NURSING DIAGNOSIS FOR AMPUTEE
There are various training methods and sessions that nurses undergo in their respective schools that teach them how to perfectly attend to their patients for the sole aim of providing world-class healthcare to the patients.
Nurses are expected to write care plans in every nursing school they attend to since it gives an idea of what steps to follow if he or she was to care for a mentally ill patient. Nursing diagnosis refers to care plans that provide direction and indication for one to properly offer care to a patient. Through a care plan, nurses can identify existing and potential needs or risks to patients thereby applying a set of actions that will help them in identifying the diagnosis and resolve any issues that may pop in the nursing report.
One of the sole reasons for having a care plan is because it offers the nurse direction on how to offer care to the patient. Every patient in the hospital has his or her own diagnosis that needs to be organized according to a patient’s needs. Plans offer continuous care to patients as there is communication between different nurses that are in shifts. Most of these shifts receive up-to-date care plans whenever the previous shift is done with their job duty.
Care plans are vital to the nursing community because they teach and explain how to document carefully describing the outline and the observations to consider before handing out medication. They also provide guidance to nurses who are required to provide specialized care as this can only be achieved by those that fit and have certain skillsets.

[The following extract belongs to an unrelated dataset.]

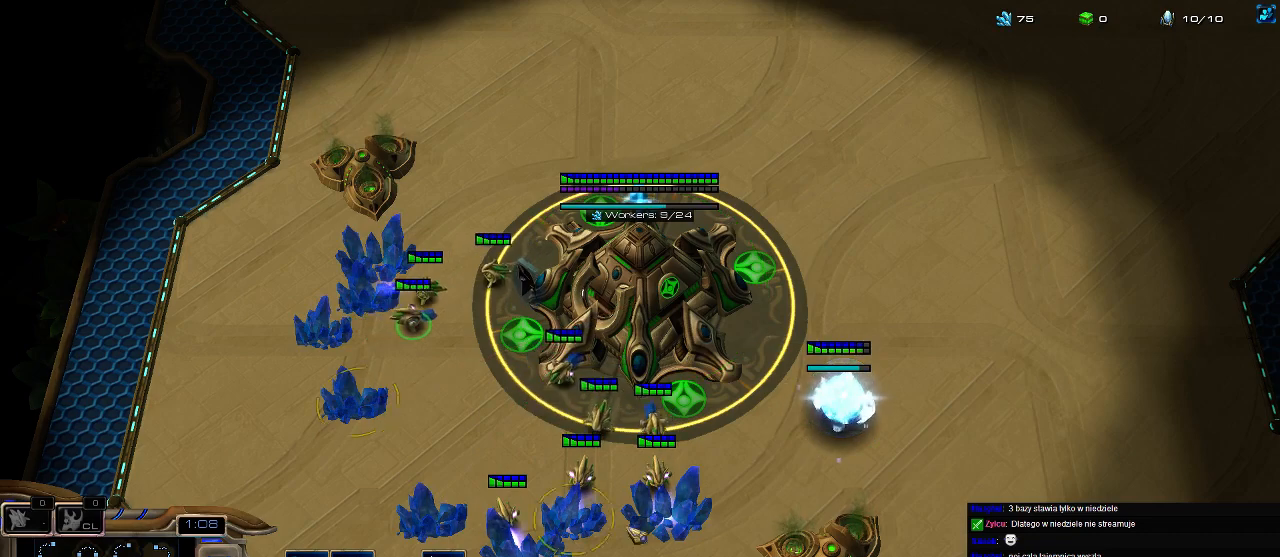
{"keys": [], "events": [[100, "5", "down"], [166, "2", "down"], [166, "5", "up"], [233, "5", "down"], [266, "2", "up"], [300, "2", "down"], [333, "5", "up"], [400, "5", "down"], [433, "2", "up"], [466, "5", "up"]]}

Some of the advantages of having care plans is that information from various disciplines is quickly accessed having nurses apply critical decision skills by using the nursing process in solving the issue affecting the patients. insurance companies often use these documents to check whether there was the provision of care to the patient since they will not be willing to pay for what is not documented.
So, what are the steps for diagnosing an amputee?
Amputation is usually in the result to whether a patient has a vascular disease, tumor, trauma that results in amputation to certain body parts. It refers to the surgical removal of a limb which occur mostly after the patient has been involved in a car accident.
There are two types of amputations. They include open amputation – that requires strict aseptic techniques and later revisions and, closed or flap amputation. Nursing care plans to the above patients need psychological support and physiological adjustments, they also require pain alleviation procedures that will help prevent complications thus promoting movement and functional abilities as the nursing plans provide information about surgical procedures and treatment needs.
Assessing the patient is one of the care plans to which nurses are supposed to undertake. They need to know what the patient is going through if the damage is creating acute pain rising from potential tissue damage. There may be impaired physical mobility after amputation hence limiting the patient’s body movement which can be further evidenced by the patient’s reluctance to moving or there is decreased muscle strength to the body. The nurse will try to understand the individual’s situation by talking to them plus demonstrate techniques that will enable resumption of activities.
If the patient happens to have an infection or be at a risk on invasion by pathogenic organisms which may lead to broken skin and chronic diseases, then achieving a timely wound healing process will be ideal to the patient. Nurses are required to check for the patient’s vital signs, cleaning the wound and administer appropriate drugs as prescribed by the hospital doctor. The above intervention is necessary to prevent the skin from getting an infection. Some of the drugs given may include antibiotics or tetanus prophylaxis.
After a complete amputation, the wrapped part needs to be soaked in wet saline to avoid discarding. Identify any presence of infection then apply appropriate pressure.